At the time of the Daily Mail‘s coverage of the “Help 4 Heroes” wristband controversy in March 2014, the newspaper contacted Maldon Primary School for information on the incident. According to Headteacher Tracy Thornton, the wristband was prohibited not because of any potential offense it might cause, but because it violated the school’s dress code:
[Students] are not allowed to wear jewellery, and that includes wristbands, for health and safety reasons because they could get caught.I can’t comment on what one particular teacher said, but for the general perspective of the school, the children are not allowed to wear jewellery except small silver studs and watches, which have to be taken off for PE.
Although the incident occurred in the UK, outrage quickly spread to the U.S. as well. An American Facebook page with a large following shared the item on 1 October 2014, without a link to any news stories, context, or location, leading many readers to believe the incident had occurred in the United States and to accept the claim at face value.
As the Maldon Primary School page illustrated, students in the UK wear uniforms to school more often than do their peers in the United States. The school’s event page features images showing male pupils wearing white polo shirts and blue sweaters. It does not require a large leap of imagination to presume plastic wristbands of any sort, worn for any reason, would violate the school’s strict dress code (as was stated by Thornton in her interview).
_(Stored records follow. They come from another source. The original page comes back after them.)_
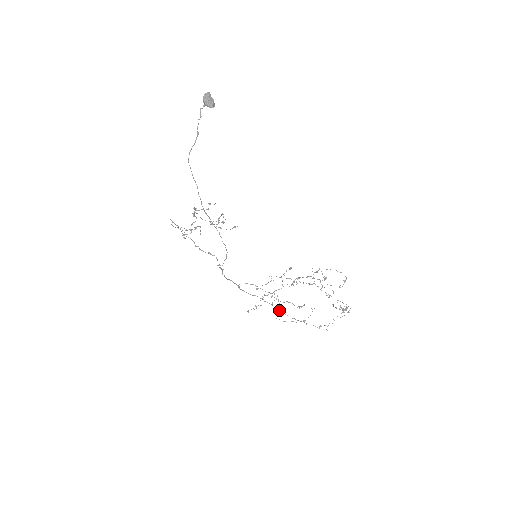
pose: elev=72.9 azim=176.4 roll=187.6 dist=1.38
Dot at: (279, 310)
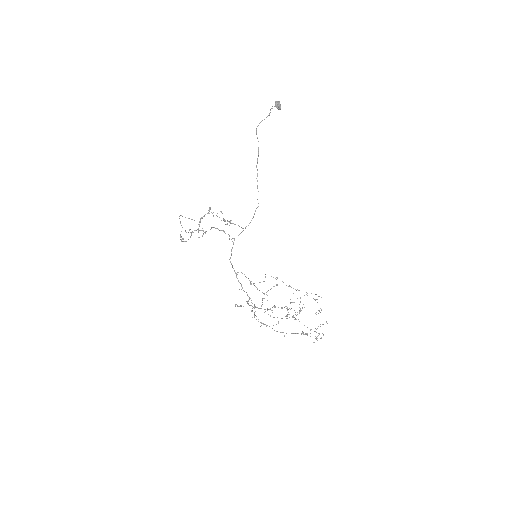
Dot at: occluded
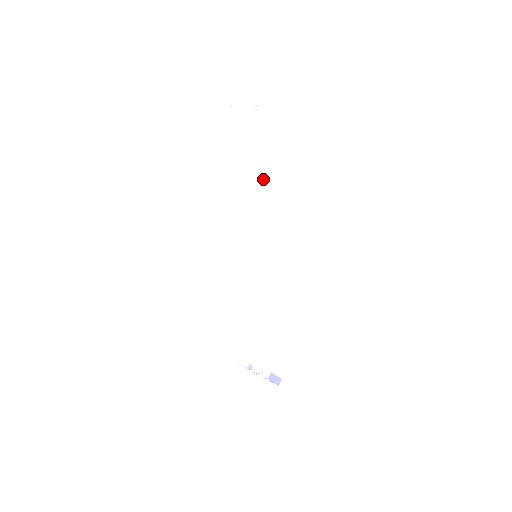
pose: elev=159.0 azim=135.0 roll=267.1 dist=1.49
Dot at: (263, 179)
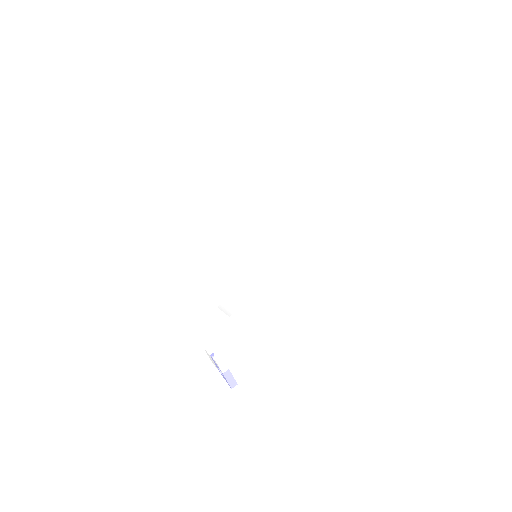
Dot at: (282, 189)
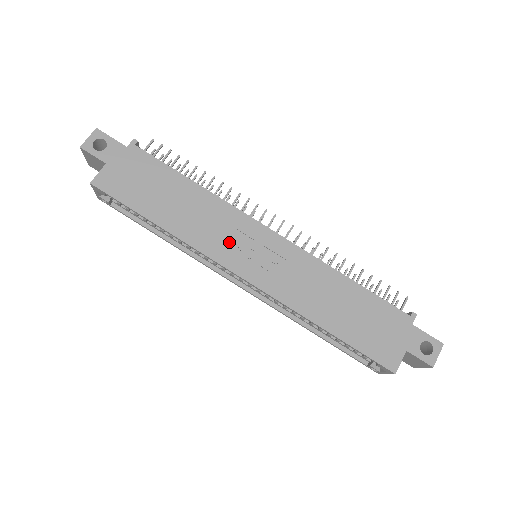
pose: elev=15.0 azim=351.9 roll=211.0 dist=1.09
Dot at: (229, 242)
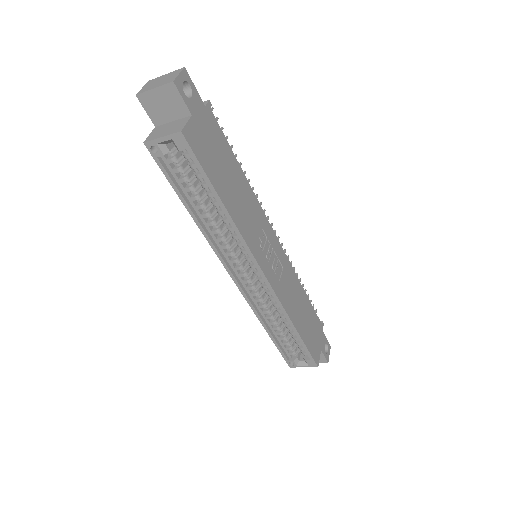
Dot at: (259, 240)
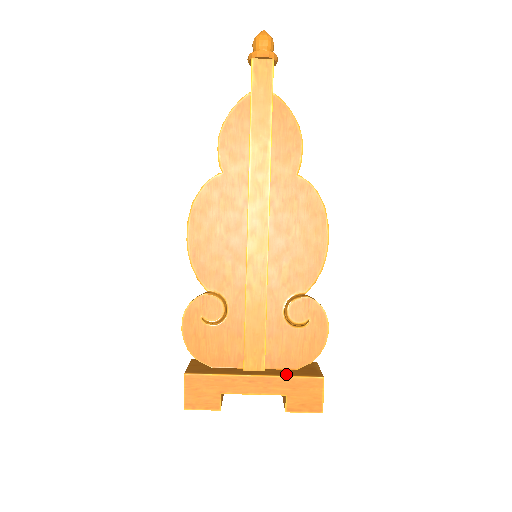
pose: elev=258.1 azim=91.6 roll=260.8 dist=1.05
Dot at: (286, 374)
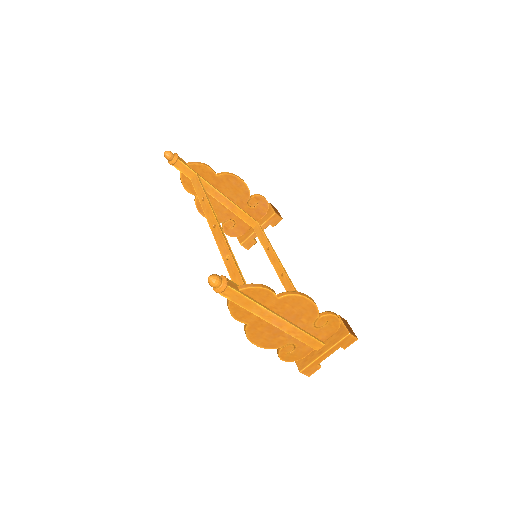
Dot at: (335, 342)
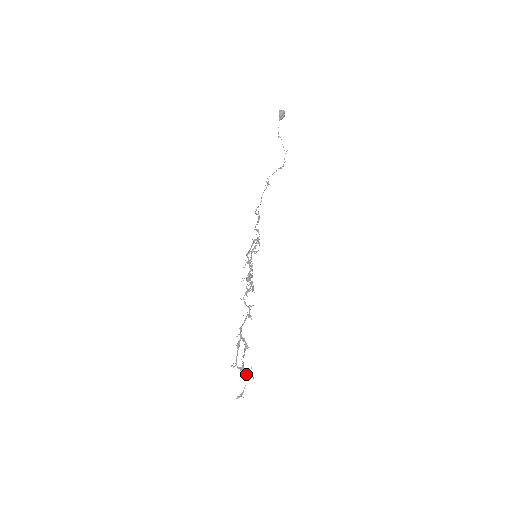
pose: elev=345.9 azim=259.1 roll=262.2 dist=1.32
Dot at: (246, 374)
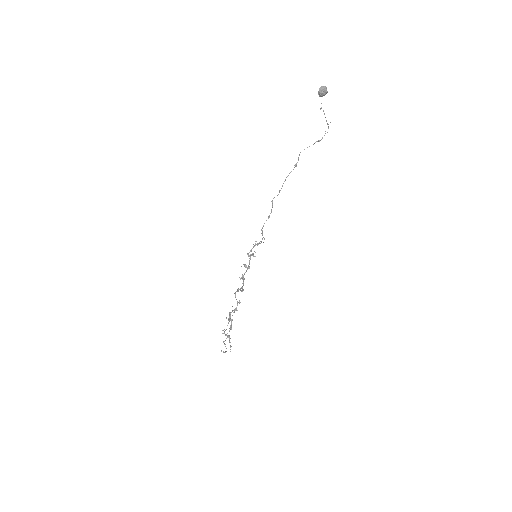
Dot at: (226, 348)
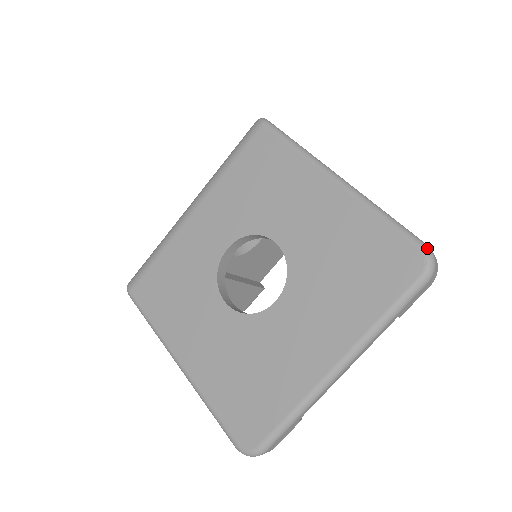
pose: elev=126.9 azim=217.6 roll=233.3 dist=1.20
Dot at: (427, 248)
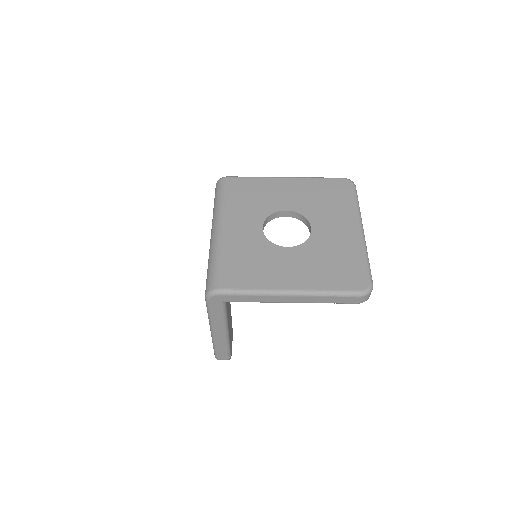
Dot at: (345, 178)
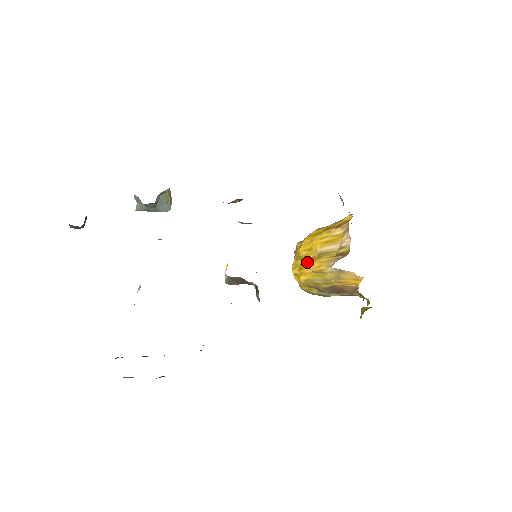
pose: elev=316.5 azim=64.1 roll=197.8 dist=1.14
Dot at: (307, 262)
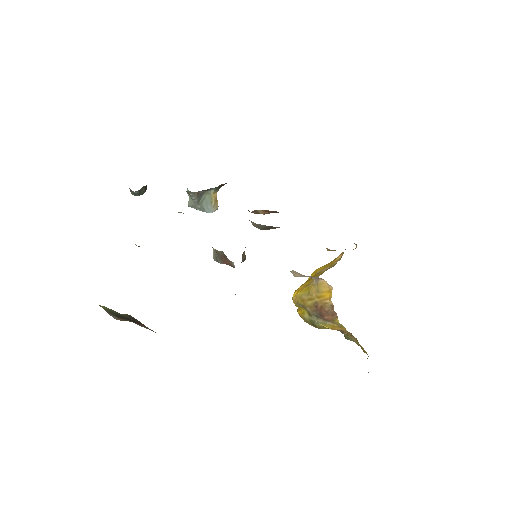
Dot at: (305, 282)
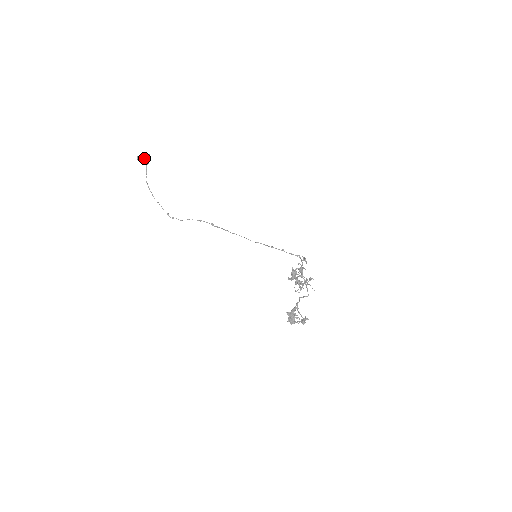
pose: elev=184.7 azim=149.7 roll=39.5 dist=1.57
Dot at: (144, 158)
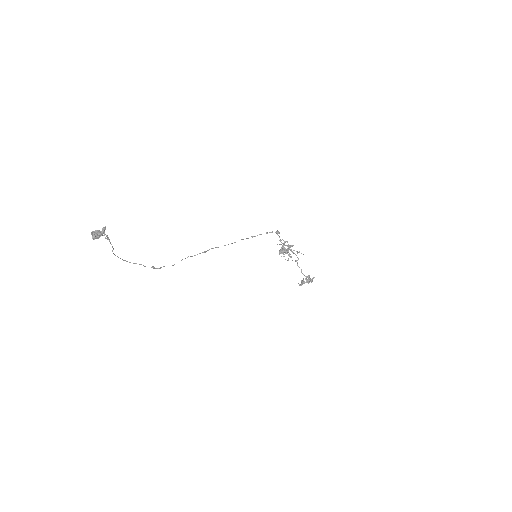
Dot at: (101, 234)
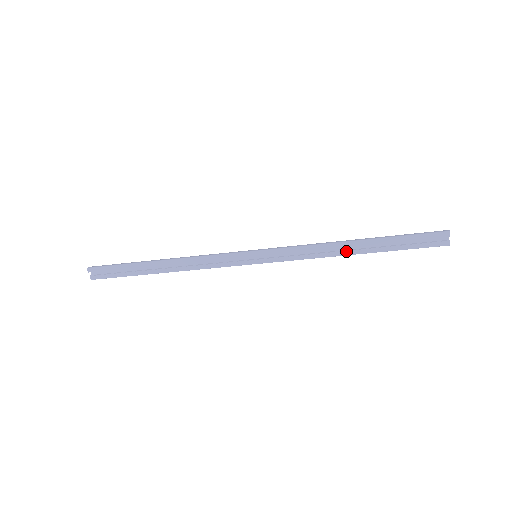
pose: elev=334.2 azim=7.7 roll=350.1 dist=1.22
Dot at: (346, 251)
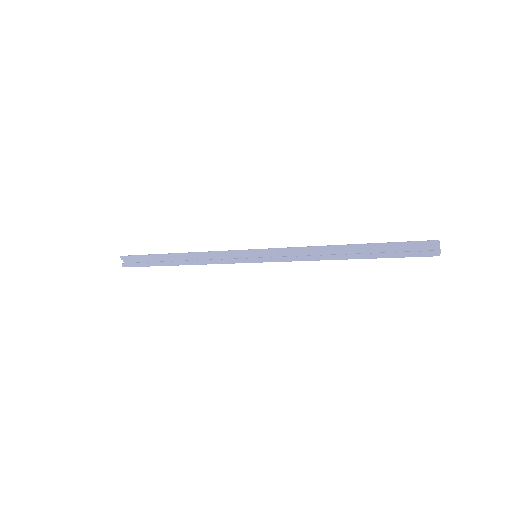
Dot at: (336, 255)
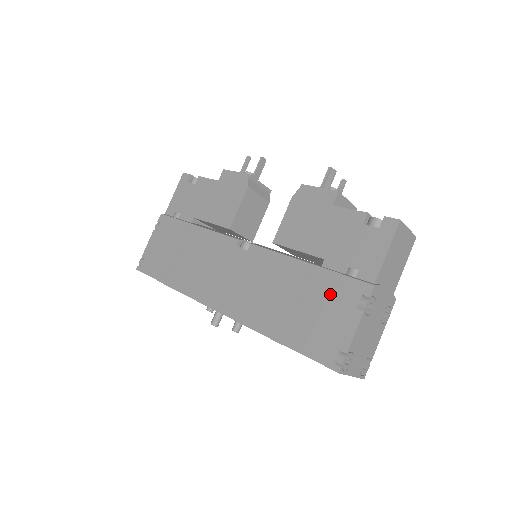
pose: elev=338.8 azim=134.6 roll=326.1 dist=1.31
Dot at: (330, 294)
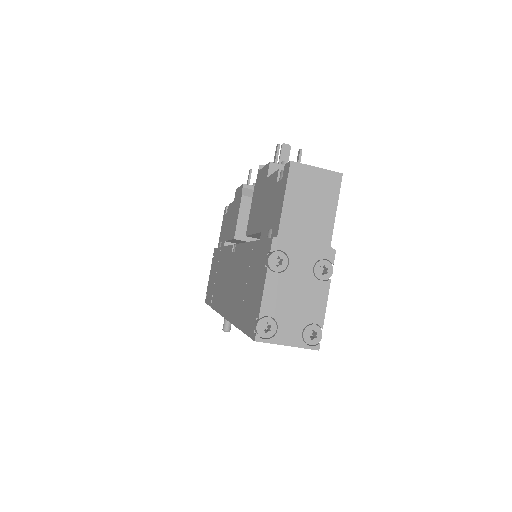
Dot at: (256, 263)
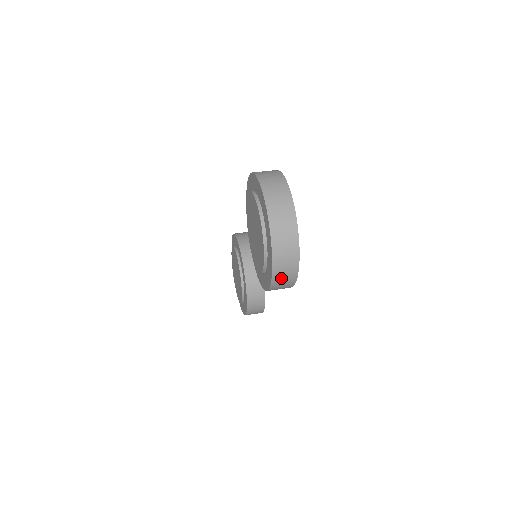
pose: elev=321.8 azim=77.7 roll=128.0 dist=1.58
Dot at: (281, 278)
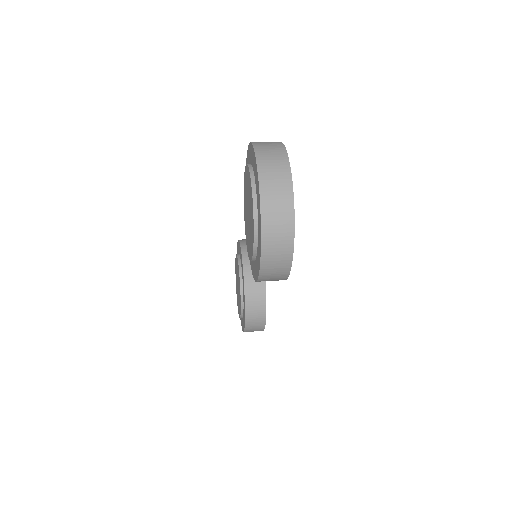
Dot at: (272, 260)
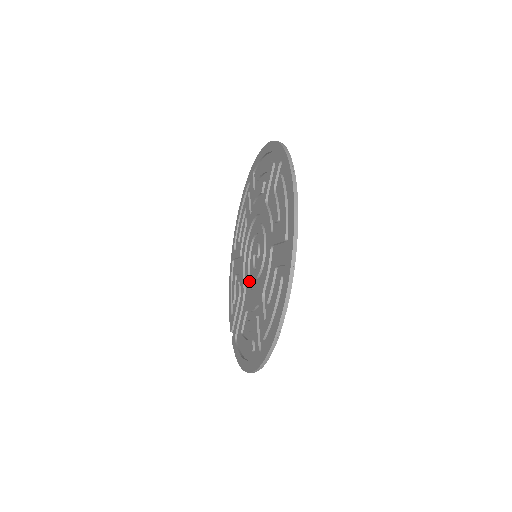
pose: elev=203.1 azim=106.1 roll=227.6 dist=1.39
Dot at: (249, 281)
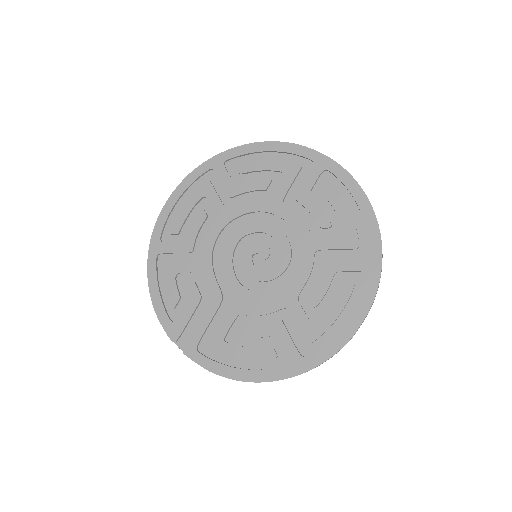
Dot at: (240, 282)
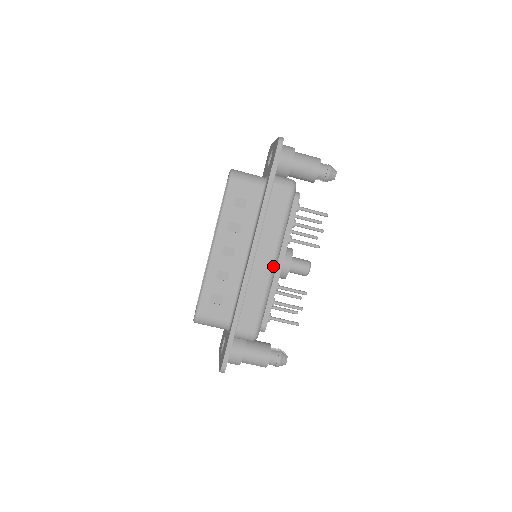
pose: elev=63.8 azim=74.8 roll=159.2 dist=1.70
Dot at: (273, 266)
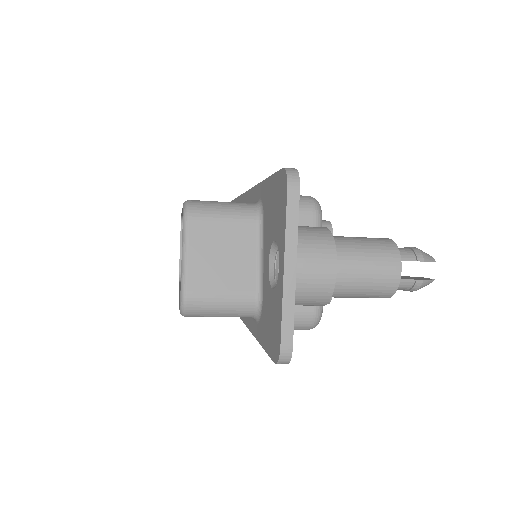
Dot at: occluded
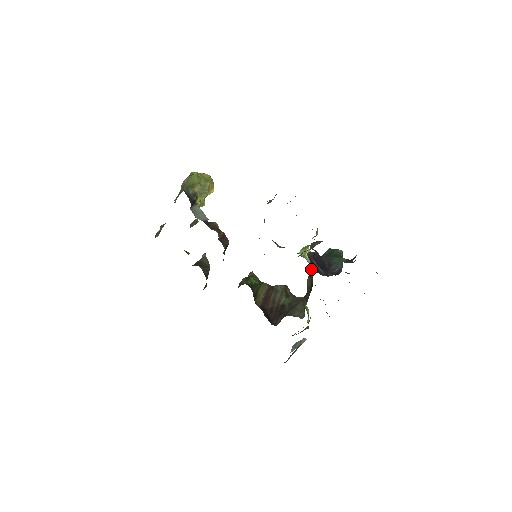
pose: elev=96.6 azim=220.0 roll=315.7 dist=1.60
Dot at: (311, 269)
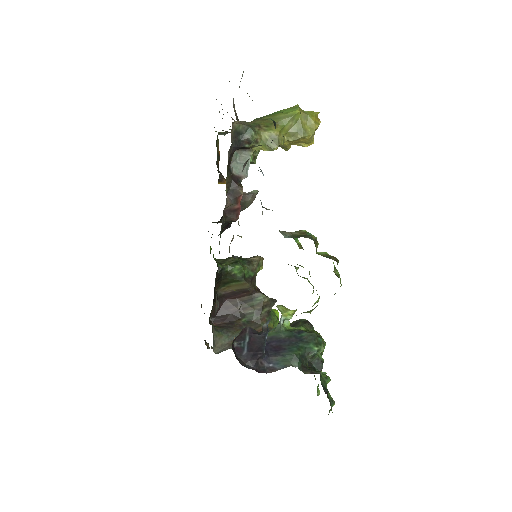
Dot at: (273, 329)
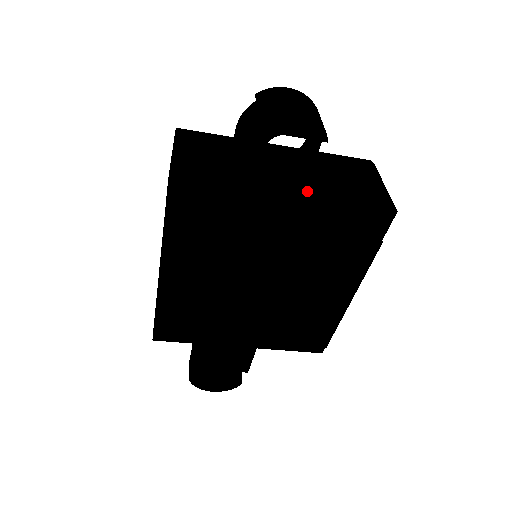
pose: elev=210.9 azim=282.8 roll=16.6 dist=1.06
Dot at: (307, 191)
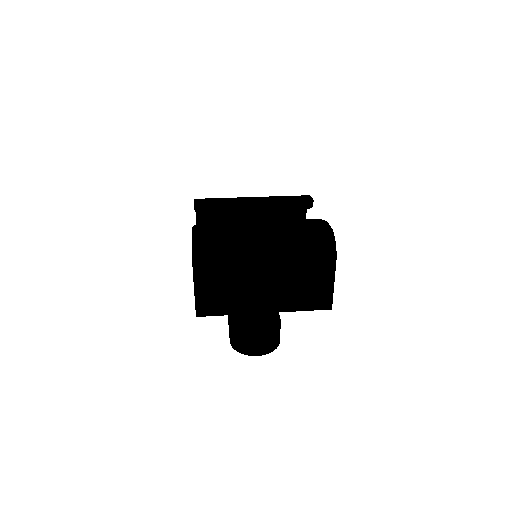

The same event page reported three of the school’s eight scheduled annual events honored or involved the country’s armed forces: Remembrance Day, Red, White and Blue Day; and the Centenary Poppy Campaign. As such, it is unlikely animosity towards the UK’s armed forces or fear of offense prompted a teacher to order the child to remove his Help 4 Heroes wristband; the item simply violated the school’s dress code rules.